» DATASET ENTRIES:

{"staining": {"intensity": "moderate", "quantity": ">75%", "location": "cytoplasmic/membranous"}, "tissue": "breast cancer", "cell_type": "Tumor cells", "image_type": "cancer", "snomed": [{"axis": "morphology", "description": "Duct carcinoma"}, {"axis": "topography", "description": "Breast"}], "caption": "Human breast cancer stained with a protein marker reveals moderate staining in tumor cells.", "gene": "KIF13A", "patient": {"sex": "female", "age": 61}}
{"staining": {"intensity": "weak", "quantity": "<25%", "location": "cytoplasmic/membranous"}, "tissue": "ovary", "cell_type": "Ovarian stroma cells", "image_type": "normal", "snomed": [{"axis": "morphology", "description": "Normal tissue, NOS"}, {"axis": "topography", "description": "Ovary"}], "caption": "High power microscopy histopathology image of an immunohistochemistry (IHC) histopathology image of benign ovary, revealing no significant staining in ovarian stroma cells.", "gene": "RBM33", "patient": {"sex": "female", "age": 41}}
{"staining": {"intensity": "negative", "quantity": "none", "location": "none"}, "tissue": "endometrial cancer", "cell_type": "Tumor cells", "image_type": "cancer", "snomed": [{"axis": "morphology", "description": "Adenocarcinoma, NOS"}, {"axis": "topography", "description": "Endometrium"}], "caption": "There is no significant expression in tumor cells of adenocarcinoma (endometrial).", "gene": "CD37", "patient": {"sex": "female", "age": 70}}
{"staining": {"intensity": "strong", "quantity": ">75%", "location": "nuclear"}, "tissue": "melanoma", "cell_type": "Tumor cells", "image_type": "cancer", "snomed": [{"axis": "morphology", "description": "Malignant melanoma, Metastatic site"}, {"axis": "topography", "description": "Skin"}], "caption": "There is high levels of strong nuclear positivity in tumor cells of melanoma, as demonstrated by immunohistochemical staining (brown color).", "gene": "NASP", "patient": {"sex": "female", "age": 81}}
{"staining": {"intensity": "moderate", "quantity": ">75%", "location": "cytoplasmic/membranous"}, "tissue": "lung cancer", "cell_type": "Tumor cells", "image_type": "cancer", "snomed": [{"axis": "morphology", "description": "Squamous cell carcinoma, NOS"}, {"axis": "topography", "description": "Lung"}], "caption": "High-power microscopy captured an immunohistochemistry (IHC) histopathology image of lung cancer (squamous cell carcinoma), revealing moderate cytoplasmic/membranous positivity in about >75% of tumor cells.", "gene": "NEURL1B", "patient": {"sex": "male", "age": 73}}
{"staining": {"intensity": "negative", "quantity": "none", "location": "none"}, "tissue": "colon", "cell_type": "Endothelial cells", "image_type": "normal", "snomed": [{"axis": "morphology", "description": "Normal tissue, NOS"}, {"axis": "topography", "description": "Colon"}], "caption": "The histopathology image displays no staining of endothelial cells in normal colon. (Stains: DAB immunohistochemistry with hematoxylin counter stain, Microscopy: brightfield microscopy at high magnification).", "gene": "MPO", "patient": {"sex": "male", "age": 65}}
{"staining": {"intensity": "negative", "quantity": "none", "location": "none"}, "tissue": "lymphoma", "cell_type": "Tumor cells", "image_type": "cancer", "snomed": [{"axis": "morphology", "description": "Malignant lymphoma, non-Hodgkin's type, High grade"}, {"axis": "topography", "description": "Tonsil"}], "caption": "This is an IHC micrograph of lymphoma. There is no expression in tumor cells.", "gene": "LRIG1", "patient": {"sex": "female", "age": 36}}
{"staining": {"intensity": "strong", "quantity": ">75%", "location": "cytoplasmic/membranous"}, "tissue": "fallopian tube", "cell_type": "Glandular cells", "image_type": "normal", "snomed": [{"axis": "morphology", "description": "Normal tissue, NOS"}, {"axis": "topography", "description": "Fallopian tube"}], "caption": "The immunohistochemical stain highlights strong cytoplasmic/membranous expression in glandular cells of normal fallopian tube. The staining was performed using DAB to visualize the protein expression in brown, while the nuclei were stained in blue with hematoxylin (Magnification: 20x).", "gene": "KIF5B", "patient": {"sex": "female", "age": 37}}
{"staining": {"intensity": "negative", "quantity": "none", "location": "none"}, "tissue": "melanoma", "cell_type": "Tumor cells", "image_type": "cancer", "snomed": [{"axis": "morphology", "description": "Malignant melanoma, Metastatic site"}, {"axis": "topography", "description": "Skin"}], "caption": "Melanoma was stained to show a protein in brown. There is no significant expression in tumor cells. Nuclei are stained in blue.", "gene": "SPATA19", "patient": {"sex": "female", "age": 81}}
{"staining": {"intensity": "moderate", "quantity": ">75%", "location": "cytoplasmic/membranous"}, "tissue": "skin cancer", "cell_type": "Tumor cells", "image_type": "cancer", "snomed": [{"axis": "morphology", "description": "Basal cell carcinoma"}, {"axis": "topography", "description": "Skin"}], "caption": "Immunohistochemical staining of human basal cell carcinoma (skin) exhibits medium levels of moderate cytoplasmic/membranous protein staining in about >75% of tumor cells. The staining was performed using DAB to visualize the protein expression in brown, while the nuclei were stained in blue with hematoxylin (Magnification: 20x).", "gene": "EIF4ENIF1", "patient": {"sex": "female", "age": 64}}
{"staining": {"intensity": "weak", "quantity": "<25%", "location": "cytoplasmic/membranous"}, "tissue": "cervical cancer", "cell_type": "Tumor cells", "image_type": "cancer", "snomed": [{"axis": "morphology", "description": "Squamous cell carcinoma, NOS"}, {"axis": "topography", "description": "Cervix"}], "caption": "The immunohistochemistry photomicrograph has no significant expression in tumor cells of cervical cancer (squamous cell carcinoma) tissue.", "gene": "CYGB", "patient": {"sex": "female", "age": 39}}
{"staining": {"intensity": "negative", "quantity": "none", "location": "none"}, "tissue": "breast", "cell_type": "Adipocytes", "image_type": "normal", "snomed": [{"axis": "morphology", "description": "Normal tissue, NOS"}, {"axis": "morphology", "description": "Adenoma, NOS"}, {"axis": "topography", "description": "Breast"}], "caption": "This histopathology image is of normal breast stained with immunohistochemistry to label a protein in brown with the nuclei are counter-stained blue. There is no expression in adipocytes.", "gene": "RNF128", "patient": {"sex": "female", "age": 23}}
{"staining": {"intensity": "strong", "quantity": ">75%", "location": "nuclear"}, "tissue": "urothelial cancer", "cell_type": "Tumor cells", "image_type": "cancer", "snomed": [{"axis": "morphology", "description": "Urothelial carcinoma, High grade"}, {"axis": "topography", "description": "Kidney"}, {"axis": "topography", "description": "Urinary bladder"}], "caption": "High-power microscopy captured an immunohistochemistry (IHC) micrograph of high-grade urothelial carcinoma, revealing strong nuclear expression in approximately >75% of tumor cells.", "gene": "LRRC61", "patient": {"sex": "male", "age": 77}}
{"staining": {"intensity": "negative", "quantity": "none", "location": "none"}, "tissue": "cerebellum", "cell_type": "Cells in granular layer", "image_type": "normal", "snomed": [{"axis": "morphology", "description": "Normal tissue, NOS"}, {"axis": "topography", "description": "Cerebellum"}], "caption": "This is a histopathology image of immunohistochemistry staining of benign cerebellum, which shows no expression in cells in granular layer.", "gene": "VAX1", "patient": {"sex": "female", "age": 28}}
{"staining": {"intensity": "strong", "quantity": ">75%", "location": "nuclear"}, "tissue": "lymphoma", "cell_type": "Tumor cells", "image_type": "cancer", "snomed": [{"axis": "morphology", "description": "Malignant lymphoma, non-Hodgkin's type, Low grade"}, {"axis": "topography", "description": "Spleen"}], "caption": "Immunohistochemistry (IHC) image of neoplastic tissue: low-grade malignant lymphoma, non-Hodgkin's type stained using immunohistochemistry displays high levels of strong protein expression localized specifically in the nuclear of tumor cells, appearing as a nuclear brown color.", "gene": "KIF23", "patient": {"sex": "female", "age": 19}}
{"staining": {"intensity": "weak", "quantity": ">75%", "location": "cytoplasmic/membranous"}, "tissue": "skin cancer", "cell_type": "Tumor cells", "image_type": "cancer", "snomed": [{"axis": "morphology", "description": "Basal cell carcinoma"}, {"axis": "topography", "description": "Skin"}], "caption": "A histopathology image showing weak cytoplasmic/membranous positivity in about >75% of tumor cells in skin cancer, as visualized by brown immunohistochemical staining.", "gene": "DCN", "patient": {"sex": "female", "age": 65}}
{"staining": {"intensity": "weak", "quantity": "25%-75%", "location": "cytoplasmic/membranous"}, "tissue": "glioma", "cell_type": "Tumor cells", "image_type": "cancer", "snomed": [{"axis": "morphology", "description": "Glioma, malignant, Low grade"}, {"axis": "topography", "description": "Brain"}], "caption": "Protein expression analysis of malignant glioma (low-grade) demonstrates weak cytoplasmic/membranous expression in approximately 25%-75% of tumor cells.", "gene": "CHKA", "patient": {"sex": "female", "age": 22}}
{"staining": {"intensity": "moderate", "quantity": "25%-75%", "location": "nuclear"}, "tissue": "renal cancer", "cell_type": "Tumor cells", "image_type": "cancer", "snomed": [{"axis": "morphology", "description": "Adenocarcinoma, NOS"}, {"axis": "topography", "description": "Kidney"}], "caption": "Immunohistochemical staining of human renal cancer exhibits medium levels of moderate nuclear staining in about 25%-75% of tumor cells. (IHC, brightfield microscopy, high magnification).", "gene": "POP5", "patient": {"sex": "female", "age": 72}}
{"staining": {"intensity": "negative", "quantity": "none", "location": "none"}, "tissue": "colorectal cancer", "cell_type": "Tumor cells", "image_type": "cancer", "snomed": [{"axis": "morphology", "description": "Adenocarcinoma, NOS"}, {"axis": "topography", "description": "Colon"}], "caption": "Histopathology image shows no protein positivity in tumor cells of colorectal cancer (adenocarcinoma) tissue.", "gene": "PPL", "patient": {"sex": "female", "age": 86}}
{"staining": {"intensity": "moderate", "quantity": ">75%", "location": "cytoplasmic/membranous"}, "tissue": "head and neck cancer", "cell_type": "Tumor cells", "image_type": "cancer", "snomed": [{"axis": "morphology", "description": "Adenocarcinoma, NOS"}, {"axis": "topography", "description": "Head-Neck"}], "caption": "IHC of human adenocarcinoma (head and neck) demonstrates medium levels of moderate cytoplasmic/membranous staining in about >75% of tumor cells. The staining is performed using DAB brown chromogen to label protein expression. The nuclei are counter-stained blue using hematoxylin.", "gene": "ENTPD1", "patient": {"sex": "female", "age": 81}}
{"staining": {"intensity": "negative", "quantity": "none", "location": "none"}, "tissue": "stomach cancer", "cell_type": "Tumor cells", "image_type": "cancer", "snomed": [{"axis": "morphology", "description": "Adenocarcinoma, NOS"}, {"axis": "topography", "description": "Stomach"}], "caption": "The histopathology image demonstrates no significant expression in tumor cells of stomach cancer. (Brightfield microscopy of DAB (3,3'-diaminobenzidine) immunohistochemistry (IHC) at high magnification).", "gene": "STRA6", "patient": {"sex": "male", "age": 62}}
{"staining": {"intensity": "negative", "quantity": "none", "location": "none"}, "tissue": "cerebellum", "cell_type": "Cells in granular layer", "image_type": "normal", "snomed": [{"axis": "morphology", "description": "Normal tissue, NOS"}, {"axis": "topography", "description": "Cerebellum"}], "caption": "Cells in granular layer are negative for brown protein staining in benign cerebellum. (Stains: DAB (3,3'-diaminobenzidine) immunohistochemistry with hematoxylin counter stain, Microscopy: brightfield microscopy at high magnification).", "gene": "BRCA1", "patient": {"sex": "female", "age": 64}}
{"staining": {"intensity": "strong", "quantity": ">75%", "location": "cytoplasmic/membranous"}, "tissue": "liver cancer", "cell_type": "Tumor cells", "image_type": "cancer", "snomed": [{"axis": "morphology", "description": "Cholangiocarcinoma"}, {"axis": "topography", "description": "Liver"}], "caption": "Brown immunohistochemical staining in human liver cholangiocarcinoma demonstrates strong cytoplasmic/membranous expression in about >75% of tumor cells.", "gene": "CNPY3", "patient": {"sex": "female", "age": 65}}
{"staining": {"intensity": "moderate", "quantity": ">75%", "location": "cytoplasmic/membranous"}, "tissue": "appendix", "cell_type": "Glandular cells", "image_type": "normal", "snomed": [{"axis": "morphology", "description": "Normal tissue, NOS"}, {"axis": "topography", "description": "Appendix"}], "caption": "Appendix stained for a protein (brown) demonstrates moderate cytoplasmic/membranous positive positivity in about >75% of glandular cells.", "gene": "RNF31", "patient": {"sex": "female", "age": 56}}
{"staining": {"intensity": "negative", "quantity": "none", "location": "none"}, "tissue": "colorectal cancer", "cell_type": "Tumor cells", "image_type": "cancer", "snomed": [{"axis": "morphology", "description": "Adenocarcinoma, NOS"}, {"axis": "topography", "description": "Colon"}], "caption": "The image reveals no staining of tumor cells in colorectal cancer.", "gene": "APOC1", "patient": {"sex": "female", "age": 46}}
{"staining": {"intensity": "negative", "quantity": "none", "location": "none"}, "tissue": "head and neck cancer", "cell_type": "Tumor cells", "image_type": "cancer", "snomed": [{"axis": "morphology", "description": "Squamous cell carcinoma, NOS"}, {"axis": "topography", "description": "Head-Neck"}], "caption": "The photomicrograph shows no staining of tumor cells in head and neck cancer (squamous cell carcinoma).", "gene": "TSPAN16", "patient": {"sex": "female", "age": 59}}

» WHAT THE EXERCISE ASKS: Reproduce exactly the section above that begins at the line containing "expression analysis of" and ends at the line containing "image shows no", leaving out all other lines.

» YOUR RESPONSE:
{"staining": {"intensity": "weak", "quantity": "25%-75%", "location": "cytoplasmic/membranous"}, "tissue": "glioma", "cell_type": "Tumor cells", "image_type": "cancer", "snomed": [{"axis": "morphology", "description": "Glioma, malignant, Low grade"}, {"axis": "topography", "description": "Brain"}], "caption": "Protein expression analysis of malignant glioma (low-grade) demonstrates weak cytoplasmic/membranous expression in approximately 25%-75% of tumor cells.", "gene": "CHKA", "patient": {"sex": "female", "age": 22}}
{"staining": {"intensity": "moderate", "quantity": "25%-75%", "location": "nuclear"}, "tissue": "renal cancer", "cell_type": "Tumor cells", "image_type": "cancer", "snomed": [{"axis": "morphology", "description": "Adenocarcinoma, NOS"}, {"axis": "topography", "description": "Kidney"}], "caption": "Immunohistochemical staining of human renal cancer exhibits medium levels of moderate nuclear staining in about 25%-75% of tumor cells. (IHC, brightfield microscopy, high magnification).", "gene": "POP5", "patient": {"sex": "female", "age": 72}}
{"staining": {"intensity": "negative", "quantity": "none", "location": "none"}, "tissue": "colorectal cancer", "cell_type": "Tumor cells", "image_type": "cancer", "snomed": [{"axis": "morphology", "description": "Adenocarcinoma, NOS"}, {"axis": "topography", "description": "Colon"}], "caption": "Histopathology image shows no protein positivity in tumor cells of colorectal cancer (adenocarcinoma) tissue.", "gene": "PPL", "patient": {"sex": "female", "age": 86}}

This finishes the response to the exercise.